15. A computer-readable storage medium, wherein a program or instruction is stored on the computer-readable storage medium, and when the program or instruction is executed by a processor, the steps of the business processing method as described in any one of claims 1 to 9 or 10 to 14 are implemented.
16. An electronic device comprises a processor and a memory, wherein the memory stores a program or instruction that can be run on the processor, and when the program or instruction is executed by the processor, the steps of the business processing method as described in any one of claims 1 to 9 or 10 to 14 are implemented.

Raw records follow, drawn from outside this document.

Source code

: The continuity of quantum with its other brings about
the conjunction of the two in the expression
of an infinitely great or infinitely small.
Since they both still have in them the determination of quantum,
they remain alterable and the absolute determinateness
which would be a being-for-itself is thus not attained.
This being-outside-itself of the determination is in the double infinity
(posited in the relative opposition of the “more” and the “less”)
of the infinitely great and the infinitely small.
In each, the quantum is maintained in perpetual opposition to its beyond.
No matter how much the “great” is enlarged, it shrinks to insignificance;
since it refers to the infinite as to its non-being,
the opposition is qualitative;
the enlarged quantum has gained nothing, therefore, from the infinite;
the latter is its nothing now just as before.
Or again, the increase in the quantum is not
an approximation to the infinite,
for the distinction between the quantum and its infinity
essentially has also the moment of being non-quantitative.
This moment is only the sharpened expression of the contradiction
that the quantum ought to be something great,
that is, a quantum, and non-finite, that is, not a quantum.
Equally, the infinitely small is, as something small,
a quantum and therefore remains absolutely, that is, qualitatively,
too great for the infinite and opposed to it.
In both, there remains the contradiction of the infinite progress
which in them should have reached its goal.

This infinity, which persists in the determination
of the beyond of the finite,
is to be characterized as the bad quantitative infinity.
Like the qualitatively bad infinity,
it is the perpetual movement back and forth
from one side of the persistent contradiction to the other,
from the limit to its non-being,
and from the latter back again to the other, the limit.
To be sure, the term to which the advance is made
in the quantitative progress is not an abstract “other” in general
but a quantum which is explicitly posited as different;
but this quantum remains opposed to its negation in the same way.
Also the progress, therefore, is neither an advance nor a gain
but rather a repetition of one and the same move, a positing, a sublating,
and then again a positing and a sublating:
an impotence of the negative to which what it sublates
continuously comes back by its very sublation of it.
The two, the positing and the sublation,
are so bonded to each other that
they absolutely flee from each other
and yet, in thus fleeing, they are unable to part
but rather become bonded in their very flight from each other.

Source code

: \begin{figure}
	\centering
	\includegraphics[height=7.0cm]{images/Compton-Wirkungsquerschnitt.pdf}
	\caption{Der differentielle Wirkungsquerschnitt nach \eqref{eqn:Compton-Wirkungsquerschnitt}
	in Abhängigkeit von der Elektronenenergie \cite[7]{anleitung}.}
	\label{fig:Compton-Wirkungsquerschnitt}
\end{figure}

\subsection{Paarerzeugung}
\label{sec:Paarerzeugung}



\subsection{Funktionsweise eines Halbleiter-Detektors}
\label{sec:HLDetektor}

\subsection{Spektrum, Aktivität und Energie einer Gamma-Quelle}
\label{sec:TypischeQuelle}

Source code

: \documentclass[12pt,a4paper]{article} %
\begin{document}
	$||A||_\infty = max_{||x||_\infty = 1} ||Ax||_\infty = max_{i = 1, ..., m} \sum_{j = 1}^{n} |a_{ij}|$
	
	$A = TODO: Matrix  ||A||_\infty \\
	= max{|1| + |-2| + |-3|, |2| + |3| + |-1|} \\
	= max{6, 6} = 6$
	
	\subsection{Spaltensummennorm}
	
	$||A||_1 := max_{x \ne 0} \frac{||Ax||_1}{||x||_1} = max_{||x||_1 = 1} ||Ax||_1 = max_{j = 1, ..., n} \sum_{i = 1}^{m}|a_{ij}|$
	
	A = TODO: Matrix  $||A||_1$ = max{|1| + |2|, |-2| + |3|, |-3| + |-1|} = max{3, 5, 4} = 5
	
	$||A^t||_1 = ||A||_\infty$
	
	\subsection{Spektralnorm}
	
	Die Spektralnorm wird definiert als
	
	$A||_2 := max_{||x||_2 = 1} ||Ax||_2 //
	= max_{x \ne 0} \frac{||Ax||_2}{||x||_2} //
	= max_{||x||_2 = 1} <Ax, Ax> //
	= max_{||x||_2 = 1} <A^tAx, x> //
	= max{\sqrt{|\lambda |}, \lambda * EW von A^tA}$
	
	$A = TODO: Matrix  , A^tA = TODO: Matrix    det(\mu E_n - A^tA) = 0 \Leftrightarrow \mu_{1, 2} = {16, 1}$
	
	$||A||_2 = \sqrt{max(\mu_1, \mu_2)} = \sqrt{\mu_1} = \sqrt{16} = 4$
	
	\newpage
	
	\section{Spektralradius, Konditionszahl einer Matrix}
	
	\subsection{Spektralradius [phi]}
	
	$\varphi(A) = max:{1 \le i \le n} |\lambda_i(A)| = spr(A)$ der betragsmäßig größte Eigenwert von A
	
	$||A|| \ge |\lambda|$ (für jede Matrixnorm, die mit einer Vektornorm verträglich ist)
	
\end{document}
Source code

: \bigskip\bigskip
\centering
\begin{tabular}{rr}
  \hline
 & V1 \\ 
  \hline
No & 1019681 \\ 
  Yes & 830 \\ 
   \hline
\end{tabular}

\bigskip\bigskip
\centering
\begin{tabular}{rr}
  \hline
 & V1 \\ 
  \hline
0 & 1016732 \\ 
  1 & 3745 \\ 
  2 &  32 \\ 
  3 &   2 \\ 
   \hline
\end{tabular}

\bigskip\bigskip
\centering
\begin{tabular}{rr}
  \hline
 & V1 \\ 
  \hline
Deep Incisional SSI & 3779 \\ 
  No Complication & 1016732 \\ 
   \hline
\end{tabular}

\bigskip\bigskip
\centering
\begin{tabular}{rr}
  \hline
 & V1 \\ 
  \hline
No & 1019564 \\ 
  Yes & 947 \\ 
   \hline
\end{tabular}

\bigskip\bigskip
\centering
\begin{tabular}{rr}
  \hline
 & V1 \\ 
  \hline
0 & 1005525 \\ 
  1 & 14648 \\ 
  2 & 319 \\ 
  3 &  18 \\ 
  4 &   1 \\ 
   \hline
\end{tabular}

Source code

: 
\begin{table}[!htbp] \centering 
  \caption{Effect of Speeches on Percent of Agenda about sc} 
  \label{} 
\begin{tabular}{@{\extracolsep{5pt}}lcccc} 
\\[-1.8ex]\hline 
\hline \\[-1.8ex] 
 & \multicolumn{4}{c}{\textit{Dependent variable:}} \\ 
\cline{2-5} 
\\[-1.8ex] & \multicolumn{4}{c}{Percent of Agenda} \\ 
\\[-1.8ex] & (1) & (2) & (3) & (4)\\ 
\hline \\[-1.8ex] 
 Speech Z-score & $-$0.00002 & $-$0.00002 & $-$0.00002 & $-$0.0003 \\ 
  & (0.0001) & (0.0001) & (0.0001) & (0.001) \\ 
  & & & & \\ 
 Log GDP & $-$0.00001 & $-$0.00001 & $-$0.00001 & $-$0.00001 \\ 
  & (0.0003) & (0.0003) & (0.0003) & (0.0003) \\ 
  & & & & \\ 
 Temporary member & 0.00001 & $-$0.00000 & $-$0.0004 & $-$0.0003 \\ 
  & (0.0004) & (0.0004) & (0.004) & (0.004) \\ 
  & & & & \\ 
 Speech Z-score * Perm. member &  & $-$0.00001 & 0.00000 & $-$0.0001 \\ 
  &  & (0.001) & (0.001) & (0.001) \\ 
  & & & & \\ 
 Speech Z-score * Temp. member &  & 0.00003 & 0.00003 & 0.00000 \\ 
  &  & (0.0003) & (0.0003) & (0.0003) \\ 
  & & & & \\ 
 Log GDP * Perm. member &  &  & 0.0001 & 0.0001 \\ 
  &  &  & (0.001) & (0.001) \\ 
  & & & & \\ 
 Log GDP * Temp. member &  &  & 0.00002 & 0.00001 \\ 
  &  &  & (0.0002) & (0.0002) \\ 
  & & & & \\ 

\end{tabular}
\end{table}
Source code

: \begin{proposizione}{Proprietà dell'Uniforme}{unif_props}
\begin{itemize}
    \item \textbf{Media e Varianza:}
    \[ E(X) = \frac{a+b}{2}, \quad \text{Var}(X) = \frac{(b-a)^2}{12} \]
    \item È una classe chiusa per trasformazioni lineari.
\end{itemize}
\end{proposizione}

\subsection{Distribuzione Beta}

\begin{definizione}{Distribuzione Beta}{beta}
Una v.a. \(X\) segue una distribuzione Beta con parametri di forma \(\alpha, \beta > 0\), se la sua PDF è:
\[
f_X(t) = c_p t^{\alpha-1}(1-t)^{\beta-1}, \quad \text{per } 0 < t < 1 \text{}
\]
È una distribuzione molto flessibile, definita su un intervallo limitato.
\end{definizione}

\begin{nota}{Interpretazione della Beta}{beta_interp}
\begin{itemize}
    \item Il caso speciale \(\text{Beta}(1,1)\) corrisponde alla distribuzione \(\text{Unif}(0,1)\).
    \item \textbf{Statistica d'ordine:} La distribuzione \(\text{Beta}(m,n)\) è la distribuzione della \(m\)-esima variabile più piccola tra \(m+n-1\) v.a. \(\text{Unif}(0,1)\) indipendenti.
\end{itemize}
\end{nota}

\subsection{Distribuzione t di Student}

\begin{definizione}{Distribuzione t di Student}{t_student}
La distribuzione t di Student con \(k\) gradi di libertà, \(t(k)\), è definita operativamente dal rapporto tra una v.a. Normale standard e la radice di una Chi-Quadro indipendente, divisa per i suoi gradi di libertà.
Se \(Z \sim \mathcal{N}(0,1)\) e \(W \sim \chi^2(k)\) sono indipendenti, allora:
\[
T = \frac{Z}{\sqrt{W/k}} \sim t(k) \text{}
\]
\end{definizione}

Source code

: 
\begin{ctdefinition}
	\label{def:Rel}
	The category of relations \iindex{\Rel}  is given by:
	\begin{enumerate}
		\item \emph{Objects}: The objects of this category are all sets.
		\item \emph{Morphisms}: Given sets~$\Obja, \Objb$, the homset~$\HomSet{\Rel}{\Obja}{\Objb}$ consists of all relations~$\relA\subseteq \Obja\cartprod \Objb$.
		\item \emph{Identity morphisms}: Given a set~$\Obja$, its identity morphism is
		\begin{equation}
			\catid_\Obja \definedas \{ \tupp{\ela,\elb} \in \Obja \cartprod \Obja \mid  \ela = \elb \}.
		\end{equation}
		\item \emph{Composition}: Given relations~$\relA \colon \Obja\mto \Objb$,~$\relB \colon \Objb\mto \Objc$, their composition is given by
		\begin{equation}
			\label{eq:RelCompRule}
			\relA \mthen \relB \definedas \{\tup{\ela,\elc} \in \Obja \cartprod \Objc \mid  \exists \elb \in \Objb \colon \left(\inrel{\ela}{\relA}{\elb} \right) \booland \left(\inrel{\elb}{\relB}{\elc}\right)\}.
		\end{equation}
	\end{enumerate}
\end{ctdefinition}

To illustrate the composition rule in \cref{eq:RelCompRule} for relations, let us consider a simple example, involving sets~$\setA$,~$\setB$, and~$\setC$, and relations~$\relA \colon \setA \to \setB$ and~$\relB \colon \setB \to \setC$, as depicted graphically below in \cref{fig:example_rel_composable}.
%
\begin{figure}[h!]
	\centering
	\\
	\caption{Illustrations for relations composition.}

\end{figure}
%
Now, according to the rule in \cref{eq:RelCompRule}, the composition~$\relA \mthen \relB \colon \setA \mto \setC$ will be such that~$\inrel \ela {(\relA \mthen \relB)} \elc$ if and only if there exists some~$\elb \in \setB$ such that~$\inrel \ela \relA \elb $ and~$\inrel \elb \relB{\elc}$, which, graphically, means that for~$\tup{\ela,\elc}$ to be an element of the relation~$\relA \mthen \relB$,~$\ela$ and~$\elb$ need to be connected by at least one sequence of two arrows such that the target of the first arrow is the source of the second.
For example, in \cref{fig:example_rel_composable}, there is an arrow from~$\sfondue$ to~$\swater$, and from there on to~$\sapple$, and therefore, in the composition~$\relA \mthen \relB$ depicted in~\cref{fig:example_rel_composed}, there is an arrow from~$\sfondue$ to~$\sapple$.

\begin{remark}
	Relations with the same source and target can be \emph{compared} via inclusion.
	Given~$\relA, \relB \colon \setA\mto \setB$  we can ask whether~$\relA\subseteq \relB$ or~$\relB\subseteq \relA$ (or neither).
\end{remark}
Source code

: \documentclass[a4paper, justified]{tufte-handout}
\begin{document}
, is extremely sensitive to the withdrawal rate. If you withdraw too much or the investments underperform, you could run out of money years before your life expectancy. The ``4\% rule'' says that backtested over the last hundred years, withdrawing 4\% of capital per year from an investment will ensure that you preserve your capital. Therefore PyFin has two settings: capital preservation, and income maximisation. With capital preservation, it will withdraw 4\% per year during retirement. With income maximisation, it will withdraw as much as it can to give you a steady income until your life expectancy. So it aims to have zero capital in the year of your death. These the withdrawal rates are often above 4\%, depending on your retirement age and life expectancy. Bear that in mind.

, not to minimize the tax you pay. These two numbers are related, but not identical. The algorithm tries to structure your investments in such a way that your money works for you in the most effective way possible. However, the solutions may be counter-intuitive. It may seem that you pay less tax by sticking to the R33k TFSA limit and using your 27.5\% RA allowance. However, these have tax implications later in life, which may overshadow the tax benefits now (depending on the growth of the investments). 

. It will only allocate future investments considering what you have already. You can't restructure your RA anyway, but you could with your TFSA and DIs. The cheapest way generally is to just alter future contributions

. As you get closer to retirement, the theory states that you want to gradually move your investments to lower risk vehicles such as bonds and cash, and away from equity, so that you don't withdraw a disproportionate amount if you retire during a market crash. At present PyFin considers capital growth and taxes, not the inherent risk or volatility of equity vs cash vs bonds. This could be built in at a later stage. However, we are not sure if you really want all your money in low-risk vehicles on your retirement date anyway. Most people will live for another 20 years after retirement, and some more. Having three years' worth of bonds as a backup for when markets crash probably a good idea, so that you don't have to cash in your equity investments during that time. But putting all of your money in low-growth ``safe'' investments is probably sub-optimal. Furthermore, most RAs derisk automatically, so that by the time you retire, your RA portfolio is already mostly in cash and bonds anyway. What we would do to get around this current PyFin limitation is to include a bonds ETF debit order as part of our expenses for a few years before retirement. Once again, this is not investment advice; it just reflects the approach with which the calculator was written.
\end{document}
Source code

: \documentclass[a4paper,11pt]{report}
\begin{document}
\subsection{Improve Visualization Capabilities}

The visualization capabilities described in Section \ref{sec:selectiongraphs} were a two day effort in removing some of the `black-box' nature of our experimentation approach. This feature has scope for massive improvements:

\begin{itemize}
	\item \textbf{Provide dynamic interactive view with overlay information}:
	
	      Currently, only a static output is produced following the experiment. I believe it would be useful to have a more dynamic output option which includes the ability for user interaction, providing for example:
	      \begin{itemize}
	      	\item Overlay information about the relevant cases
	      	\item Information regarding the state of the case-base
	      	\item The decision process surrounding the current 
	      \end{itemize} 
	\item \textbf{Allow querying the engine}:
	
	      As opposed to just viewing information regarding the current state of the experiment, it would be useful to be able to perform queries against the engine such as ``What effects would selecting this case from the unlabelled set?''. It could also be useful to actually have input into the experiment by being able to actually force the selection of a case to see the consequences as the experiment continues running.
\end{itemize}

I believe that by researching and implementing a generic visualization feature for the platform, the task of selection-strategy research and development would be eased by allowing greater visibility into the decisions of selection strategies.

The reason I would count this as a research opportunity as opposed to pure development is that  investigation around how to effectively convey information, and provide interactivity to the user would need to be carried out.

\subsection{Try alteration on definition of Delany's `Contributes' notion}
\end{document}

17. A business processing system, comprising:

    A first routing device is configured to receive a first data message, wherein the first data message carries identification information corresponding to a target service requested by a user; determine a target service instance corresponding to the target service; and send a second data message to a second routing device corresponding to the target service instance, wherein the second data message is determined based on the first data message, and the second data message is sent to the second routing device corresponding to the target service instance. The second data message carries identification information corresponding to the target service instance; and

    The second routing device is configured to receive the second data packet sent by the first routing device; and send a third data packet to the server corresponding to the target service instance according to the identification information corresponding to the target service instance, wherein the third data packet is determined based on the second data packet.